• _Action item_
In the records below, swap each "chart" for "graph" and reproduce the lines with everything else unchanged. Omit the pictures from your answer.

• _Data for this exercise_
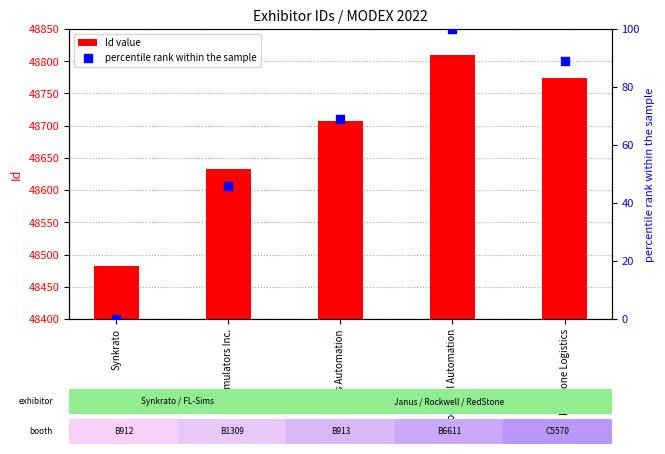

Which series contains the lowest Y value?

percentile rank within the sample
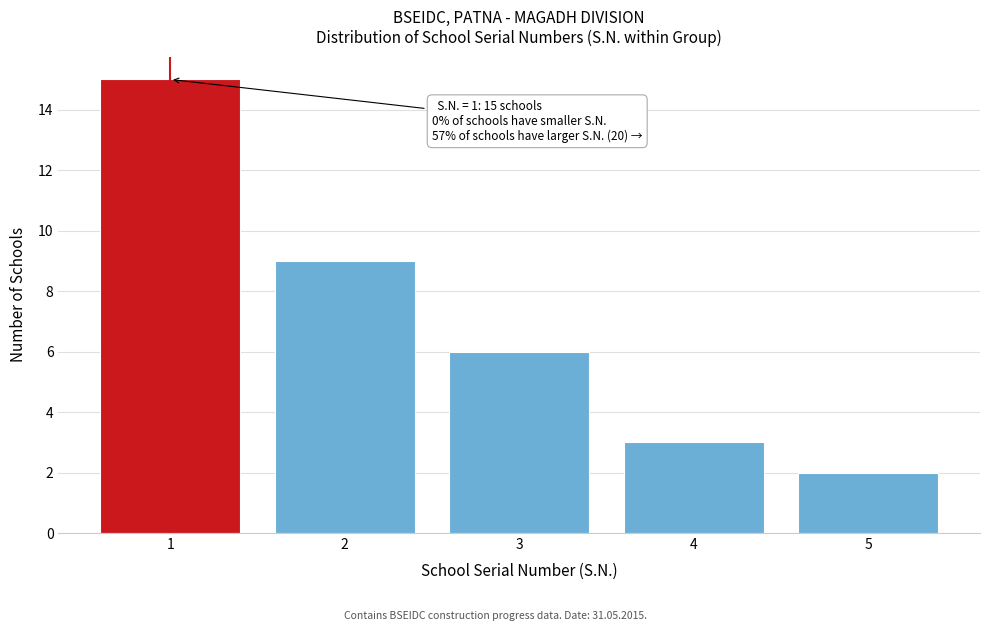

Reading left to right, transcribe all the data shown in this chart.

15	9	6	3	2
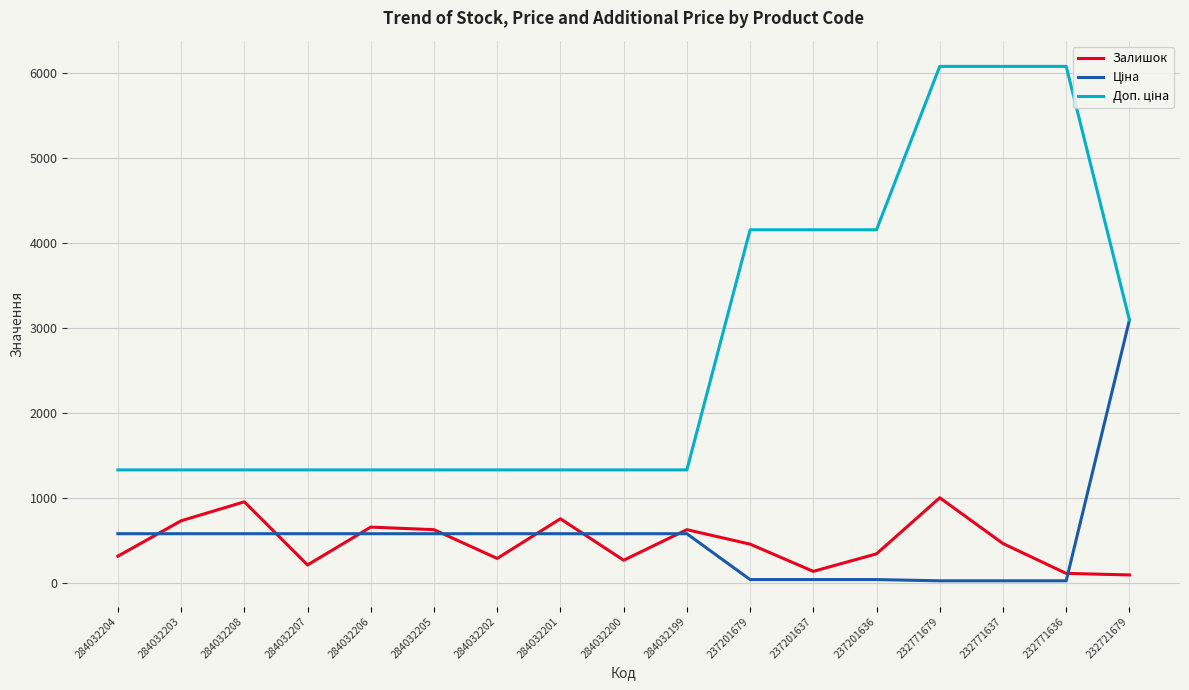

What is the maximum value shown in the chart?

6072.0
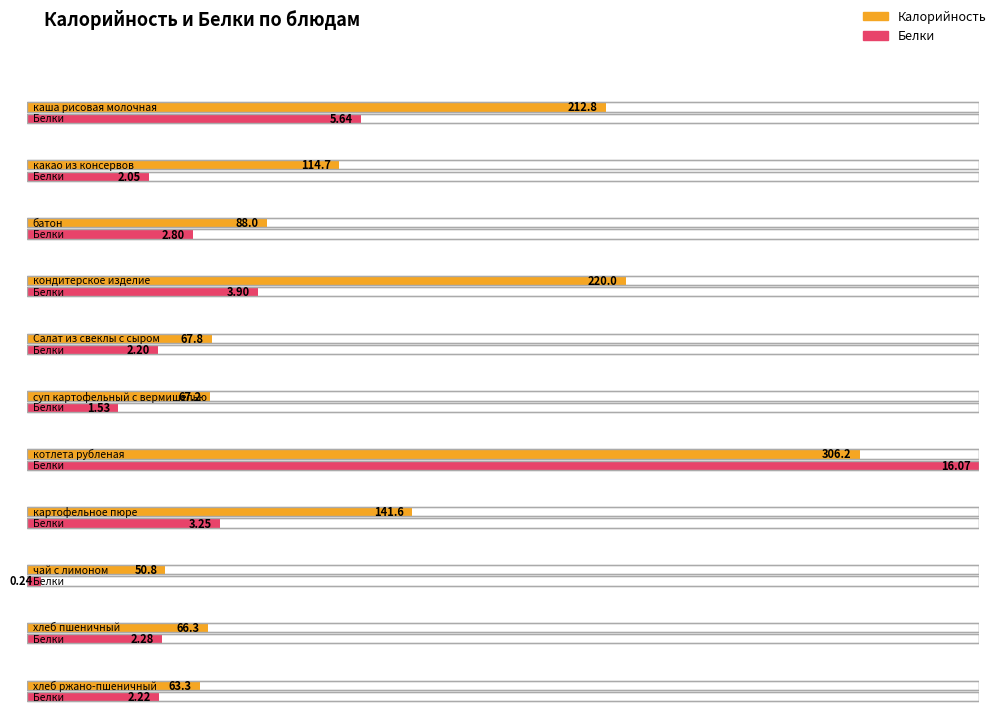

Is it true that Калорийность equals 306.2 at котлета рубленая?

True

• _Output of the exercise_
Which series contains the lowest Y value?

percentile rank within the sample

Reading left to right, transcribe all the data shown in this graph.

15	9	6	3	2

What is the maximum value shown in the graph?

6072.0

Is it true that Калорийность equals 306.2 at котлета рубленая?

True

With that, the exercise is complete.